È vietato usare le credenziali Fb del proprio partner, anche se è stato proprio lui a darvele, per controllare le conversazioni che intrattiene con altre persone e – per gelosia – arrivare addirittura ad estromettere dall’account Facebook il “legittimo” titolare del profilo. Lo stabilisce la Cassazione rilevando che un comportamento del genere configura il reato di accesso abusivo nella privacy, indipendentemente dal fatto che le credenziali siano state ottenute lecitamente o meno. Per questo la Suprema Corte – con il verdetto 2905 – ha condannato un marito che era entrato “nel profilo Fb della moglie grazie al nome utente ed alla password utilizzata da quest’ultima, a lui noti da prima che la loro relazione si incrinasse, aveva così potuto fotografare una chat intrattenuta con un altro uomo e poi cambiare la password, così da impedire alla moglie di accedere al social network”.
Contro la condanna – l’entità non è nota – emessa dalla Corte di Appello di Palermo nel settembre 2017, il marito imputato, nel frattempo diventato ex coniuge, ha protestato in Cassazione sostenendo che “chiunque poteva accedere” al profilo Fb della moglie “presidiato da codici di accesso piuttosto comuni” e comunque le credenziali gli erano state comunicate dalla stessa donna “prima del lacerarsi della loro relazione”. Ma per la Cassazione “la circostanza che lui fosse a conoscenza delle chiavi di accesso della moglie al sistema informatico, quand’anche fosse stata lei a renderle note e a fornire così in passato una implicita autorizzazione all’accesso, non escluderebbe comunque il carattere abusivo degli accessi“.

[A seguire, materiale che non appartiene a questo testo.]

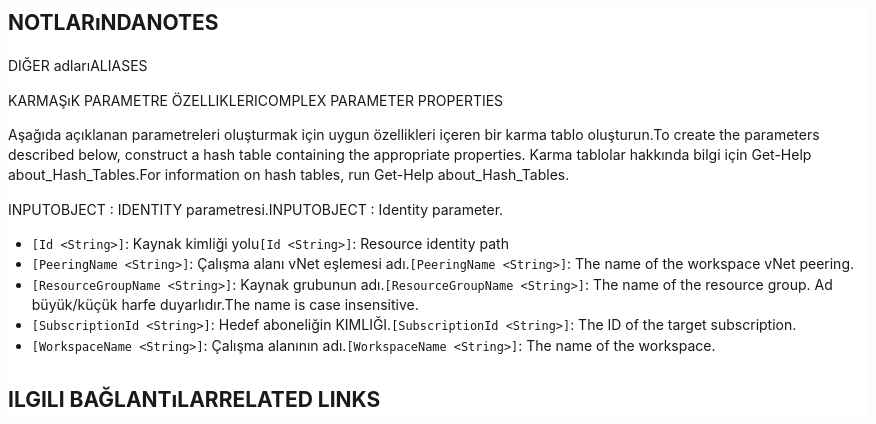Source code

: ## <span data-ttu-id="08125-163">NOTLARıNDA</span><span class="sxs-lookup"><span data-stu-id="08125-163">NOTES</span></span>

<span data-ttu-id="08125-164">DIĞER adları</span><span class="sxs-lookup"><span data-stu-id="08125-164">ALIASES</span></span>

<span data-ttu-id="08125-165">KARMAŞıK PARAMETRE ÖZELLIKLERI</span><span class="sxs-lookup"><span data-stu-id="08125-165">COMPLEX PARAMETER PROPERTIES</span></span>

<span data-ttu-id="08125-166">Aşağıda açıklanan parametreleri oluşturmak için uygun özellikleri içeren bir karma tablo oluşturun.</span><span class="sxs-lookup"><span data-stu-id="08125-166">To create the parameters described below, construct a hash table containing the appropriate properties.</span></span> <span data-ttu-id="08125-167">Karma tablolar hakkında bilgi için Get-Help about_Hash_Tables.</span><span class="sxs-lookup"><span data-stu-id="08125-167">For information on hash tables, run Get-Help about_Hash_Tables.</span></span>


<span data-ttu-id="08125-168">INPUTOBJECT <IDatabricksIdentity> : IDENTITY parametresi.</span><span class="sxs-lookup"><span data-stu-id="08125-168">INPUTOBJECT <IDatabricksIdentity>: Identity parameter.</span></span>
  - <span data-ttu-id="08125-169">`[Id <String>]`: Kaynak kimliği yolu</span><span class="sxs-lookup"><span data-stu-id="08125-169">`[Id <String>]`: Resource identity path</span></span>
  - <span data-ttu-id="08125-170">`[PeeringName <String>]`: Çalışma alanı vNet eşlemesi adı.</span><span class="sxs-lookup"><span data-stu-id="08125-170">`[PeeringName <String>]`: The name of the workspace vNet peering.</span></span>
  - <span data-ttu-id="08125-171">`[ResourceGroupName <String>]`: Kaynak grubunun adı.</span><span class="sxs-lookup"><span data-stu-id="08125-171">`[ResourceGroupName <String>]`: The name of the resource group.</span></span> <span data-ttu-id="08125-172">Ad büyük/küçük harfe duyarlıdır.</span><span class="sxs-lookup"><span data-stu-id="08125-172">The name is case insensitive.</span></span>
  - <span data-ttu-id="08125-173">`[SubscriptionId <String>]`: Hedef aboneliğin KIMLIĞI.</span><span class="sxs-lookup"><span data-stu-id="08125-173">`[SubscriptionId <String>]`: The ID of the target subscription.</span></span>
  - <span data-ttu-id="08125-174">`[WorkspaceName <String>]`: Çalışma alanının adı.</span><span class="sxs-lookup"><span data-stu-id="08125-174">`[WorkspaceName <String>]`: The name of the workspace.</span></span>

## <span data-ttu-id="08125-175">ILGILI BAĞLANTıLAR</span><span class="sxs-lookup"><span data-stu-id="08125-175">RELATED LINKS</span></span>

“Mediante questi ultimi – proseguono gli ermellini – infatti si è ottenuto un risultato certamente in contrasto con la volontà della persona offesa ed esorbitante rispetto a qualsiasi possibile ambito autorizzatorio del titolare dello ‘ius excludendi alios’, vale a dire la conoscenza di conversazioni riservate e finanche l’estromissione dall’account Facebook della titolare del profilo e l’impossibilità di accedervi”. I supremi giudici hanno dichiarato inammissibile il ricorso della difesa dell’imputato e lo hanno anche condannato a pagare duemila euro alla Cassa delle ammende e quasi tremila euro per la difesa della ex moglie, costituitasi parte civile.